De qualquer maneira, hoje à noite (no meu aniversário preferido entre todos os aniversários) irei recriminar os convivas silenciosamente durante os festejos. Porque essa gente não aprende que é "parabéns a você" e não "para você". E também não tem essa história de muitas felicidades... É no singular. Porque uma só já é bem difícil arrumar.

domingo, 5 de julho de 2009

segunda-feira ao sol

E eu precisava do cinza para compor a paisagem.
Vesti a roupa escolhida na véspera. Levantei depois de horas sem dormir, depois de tranquilizantes, cartas sem sentido e canções que me fizessem chorar. Pensei em flores, em margaridas. No vestido que usava quando passeamos na praça. Devaneios com mármores, com escadarias funestas, com véus. E a certeza da tempestade lá fora, da água, do assovio do vento.
Mas, aberta a cortina, revelou-se um mar esverdeado. Seguro de sua beleza, intacto. Pessoas caminhavam ao sol. Inconvenientes. Um dia inteiro que despertara alheio, e me abandonava ainda mais só com meu espanto.

aqueles dois

Não somos bons de despedidas
Passeamos lado a lado, os ombros tocando-se.
Já está começando a escurecer.
Estás pensativo, eu não digo nada.

Entramos nesta igreja para ver
alguém está sendo enterrado, batizado, se casando,
depois vamos embora, sem olhar um para o outro.
Por que é que para nós nada dá certo?

Vamos sentar na neve pisoteada
do cemitério, suspirando de leve.
Com a ponta da bengala, traçarás palácios
em que viveremos felizes para sempre

Anna Akhmátova
São Petersburgo, 1917

quinta-feira, 2 de julho de 2009

delírio da escriba proletária

Previsão de chuva. E só consigo pensar na folga de amanhã. Frio, cobertor, filme, brigadeiro. Exatamente nessa ordem.

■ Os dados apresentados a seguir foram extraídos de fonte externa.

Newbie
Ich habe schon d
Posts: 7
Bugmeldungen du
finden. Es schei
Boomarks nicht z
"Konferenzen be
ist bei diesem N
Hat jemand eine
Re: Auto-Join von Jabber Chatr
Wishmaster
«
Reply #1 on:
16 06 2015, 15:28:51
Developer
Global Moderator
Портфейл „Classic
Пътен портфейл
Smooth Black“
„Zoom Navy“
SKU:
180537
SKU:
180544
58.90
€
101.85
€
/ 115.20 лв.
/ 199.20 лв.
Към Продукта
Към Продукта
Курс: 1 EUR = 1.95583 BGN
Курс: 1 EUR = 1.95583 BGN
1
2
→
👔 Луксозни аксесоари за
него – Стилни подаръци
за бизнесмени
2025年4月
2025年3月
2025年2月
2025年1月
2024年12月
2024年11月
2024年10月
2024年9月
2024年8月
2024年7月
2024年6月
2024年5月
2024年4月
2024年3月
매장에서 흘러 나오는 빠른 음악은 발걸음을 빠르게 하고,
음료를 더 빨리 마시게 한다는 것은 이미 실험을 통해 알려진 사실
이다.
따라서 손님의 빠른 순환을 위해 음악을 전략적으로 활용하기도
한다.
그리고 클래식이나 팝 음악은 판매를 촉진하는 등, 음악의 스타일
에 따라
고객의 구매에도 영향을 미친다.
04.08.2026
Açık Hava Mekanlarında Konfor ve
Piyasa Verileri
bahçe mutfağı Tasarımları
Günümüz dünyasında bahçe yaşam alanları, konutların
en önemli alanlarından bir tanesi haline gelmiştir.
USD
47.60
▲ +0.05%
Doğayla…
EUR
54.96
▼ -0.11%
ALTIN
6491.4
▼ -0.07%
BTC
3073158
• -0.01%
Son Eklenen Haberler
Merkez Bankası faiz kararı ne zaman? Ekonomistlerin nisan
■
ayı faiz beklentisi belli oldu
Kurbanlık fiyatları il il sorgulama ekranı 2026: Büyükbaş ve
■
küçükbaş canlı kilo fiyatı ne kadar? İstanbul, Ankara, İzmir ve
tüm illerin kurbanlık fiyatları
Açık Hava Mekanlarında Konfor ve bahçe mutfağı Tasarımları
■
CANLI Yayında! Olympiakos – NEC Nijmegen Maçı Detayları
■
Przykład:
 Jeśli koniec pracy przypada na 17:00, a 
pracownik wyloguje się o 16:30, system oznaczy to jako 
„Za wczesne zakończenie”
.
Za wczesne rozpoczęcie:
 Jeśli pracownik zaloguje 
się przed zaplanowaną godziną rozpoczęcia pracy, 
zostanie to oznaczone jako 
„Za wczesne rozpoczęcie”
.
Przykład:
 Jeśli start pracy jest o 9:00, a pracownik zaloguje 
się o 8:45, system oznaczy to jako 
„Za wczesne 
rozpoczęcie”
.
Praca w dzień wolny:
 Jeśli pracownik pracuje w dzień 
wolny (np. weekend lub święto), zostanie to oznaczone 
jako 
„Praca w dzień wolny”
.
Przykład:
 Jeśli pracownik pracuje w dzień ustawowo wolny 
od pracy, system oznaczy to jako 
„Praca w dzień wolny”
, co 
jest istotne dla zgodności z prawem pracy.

quarta-feira, 1 de julho de 2009

mentiras cor de rosa

E a bobagem escrita ontem achei em um caderno velho. 2000. Qual era o braço? E que segredos teria eu agora a partir? Coloquei aqui para ver se faria algum sentido repetir palavras velhas. Se seria ainda capaz de suor e taquicardia. A minha febre é morna.